More details about the code can be found along the links:
Chain | Sources |
---|---|
Ethereum | 0x64E78873057769a5fd9A2278E6820666ec7e87f9 |
Mantis/Solana | AhfoGVmS19tvkEG2hBuZJ1D6qYEjyFmXZ1qPoFD6H4Mj |
Mantis V1
In its first iteration, Mantis will accept intents for swaps between Ethereum and Solana (cross-chain intents) as well as swaps just on Ethereum or just on Solana (single-domain intents):
- Single-Domain Intents: These are transactions executed entirely within a single blockchain network. The user submits an intent on Ethereum or Solana. Then, the solver provides a solution to the user on the network of choice via the Mantis contract and funds are released to the recipient. Use cases currently include asset swaps within the same blockchain.
- Cross-Chain Intents: These involve transactions that transfer assets between different blockchain networks. The user submits an intent on the source chain. Then, the Solver provides a solution to the user on the destination chain and the Mantis contract coordinates cross-chain communication via IBC to release funds to the Solver on the source chain. Use cases include swapping assets from one chain to another.
The architecture of Mantis v1 is as follows:
- Intents (preferences for a cross-chain transaction) are submitted to the Mantis interface via the Mantis rollup directly or via another IBC-connected chain like Solana or Ethereum.
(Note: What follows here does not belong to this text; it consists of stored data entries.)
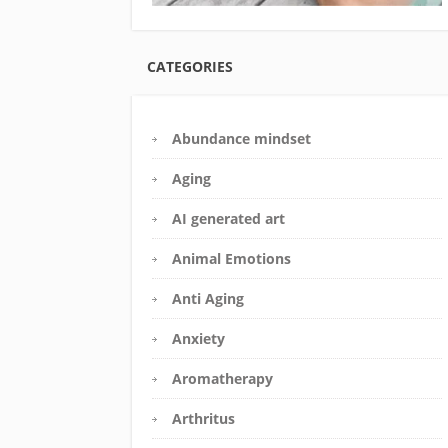
CATEGORIES
Abundance mindset
Aging
AI generated art
Animal Emotions
Anti Aging
Anxiety
Aromatherapy
Arthritus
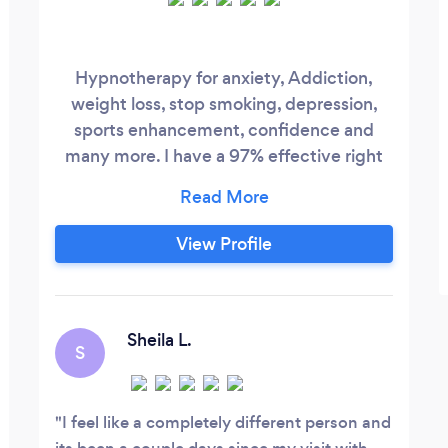
Hypnotherapy for anxiety, Addiction,
weight loss, stop smoking, depression,
sports enhancement, confidence and
many more. I have a 97% effective right
on all my clients and they see positive
results in their life
View Profile
Sheila L.
S
I feel like a completely different person and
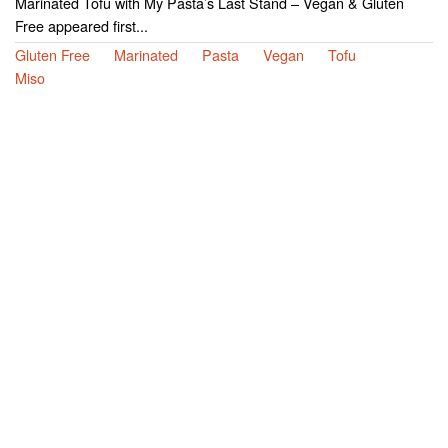
Marinated Tofu with My Pasta’s Last Stand – Vegan & Gluten
Free appeared first...
Gluten Free
Marinated
Pasta
Vegan
Tofu
Miso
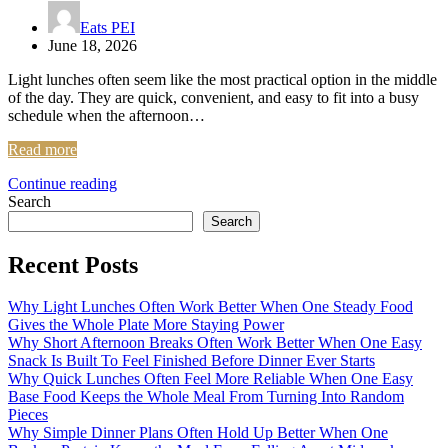
Eats PEI
June 18, 2026
Light lunches often seem like the most practical option in the middle
of the day. They are quick, convenient, and easy to fit into a busy
schedule when the afternoon…
Read more
Continue reading
Search
Search
Recent Posts
Why Light Lunches Often Work Better When One Steady Food
Gives the Whole Plate More Staying Power
Why Short Afternoon Breaks Often Work Better When One Easy
Snack Is Built To Feel Finished Before Dinner Ever Starts
Why Quick Lunches Often Feel More Reliable When One Easy
Base Food Keeps the Whole Meal From Turning Into Random
Pieces
Why Simple Dinner Plans Often Hold Up Better When One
- User funds are escrowed on the source chain or the rollup (where the intent is submitted).
- All intents then flow to the Mantis rollup. From here, a smart contract on the Mantis rollup sends intents to an off-chain auctioneer.
- Information on intents is sent to solvers.
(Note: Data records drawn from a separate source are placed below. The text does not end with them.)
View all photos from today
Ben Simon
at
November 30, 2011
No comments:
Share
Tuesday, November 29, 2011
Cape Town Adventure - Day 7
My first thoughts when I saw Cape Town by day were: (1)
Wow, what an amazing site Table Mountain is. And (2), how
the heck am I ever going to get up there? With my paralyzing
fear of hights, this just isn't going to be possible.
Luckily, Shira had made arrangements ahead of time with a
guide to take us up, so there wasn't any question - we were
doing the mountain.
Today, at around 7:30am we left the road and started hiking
- Solvers submit solutions (e.g. the output amount of a swap) for user intents to the rollup.
- Solutions are scored off-chain by the auctioneer.
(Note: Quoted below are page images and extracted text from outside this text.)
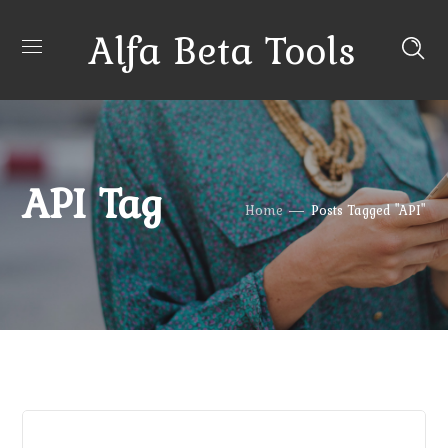
Alfa Beta Tools
API Tag
Home
Posts Tagged "API"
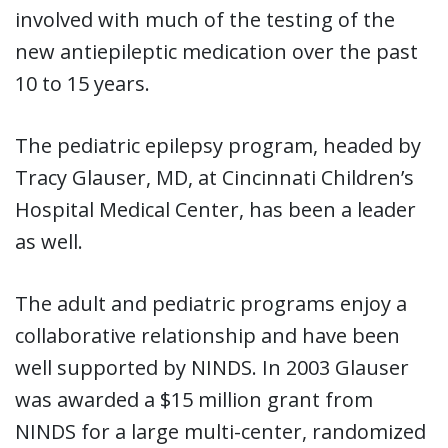
involved with much of the testing of the
new antiepileptic medication over the past
10 to 15 years.
The pediatric epilepsy program, headed by
Tracy Glauser, MD, at Cincinnati Children’s
Hospital Medical Center, has been a leader
as well.
The adult and pediatric programs enjoy a
collaborative relationship and have been
well supported by NINDS. In 2003 Glauser
was awarded a $15 million grant from
NINDS for a large multi-center, randomized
- Once the winning solution is determined, the solver that proposed it must execute the intent. The solver makes the necessary state transitions to the respective destination chains.
- Once the intent solution is executed, proof of success is sent to the rollup and the source chain via IBC.
This architectural flow is summarized below:
Trust Assumptions
Trust assumptions of Mantis include:
The IBC Protocol:
IBC is used on Mantis as a trustless cross-domain messaging protocol for proving specific occurrences happened on different domains. IBC was selected as Mantis’s mechanism for cross-chain operations because it is trust-minimized. However, Mantis still places trust in the IBC protocol itself. An explanation of IBC’s trust minimization compared to other bridging mechanisms is available here.
The Auctioneer:
On Mantis, trust is placed in the auctioneer (initially, an off-chain actor) to deposit escrowed user funds. However, the auctioneer's power is limited in scope. They can, at most, censor intents and solutions. They do not hold users' funds at any point in the process. Once a solver submits a solution, proof of this submission is made via IBC. This eliminates the need for trust in the auctioneer at this stage.
The interests of the auctioneer are generally aligned with those of solvers and users. Better solutions typically result in higher fees paid to the auctioneer. The result is an incentive for fair and efficient operation. While off-chain agreements between solvers and the auctioneer are theoretically possible, such collusion would likely be statistically observable by other solvers. This provides a form of checks and balances within the system.
This structure aims to create a trustless or trust-minimized environment where the auctioneer's role is important but constrained. Moreover, multiple parties have incentives to maintain the integrity of the system.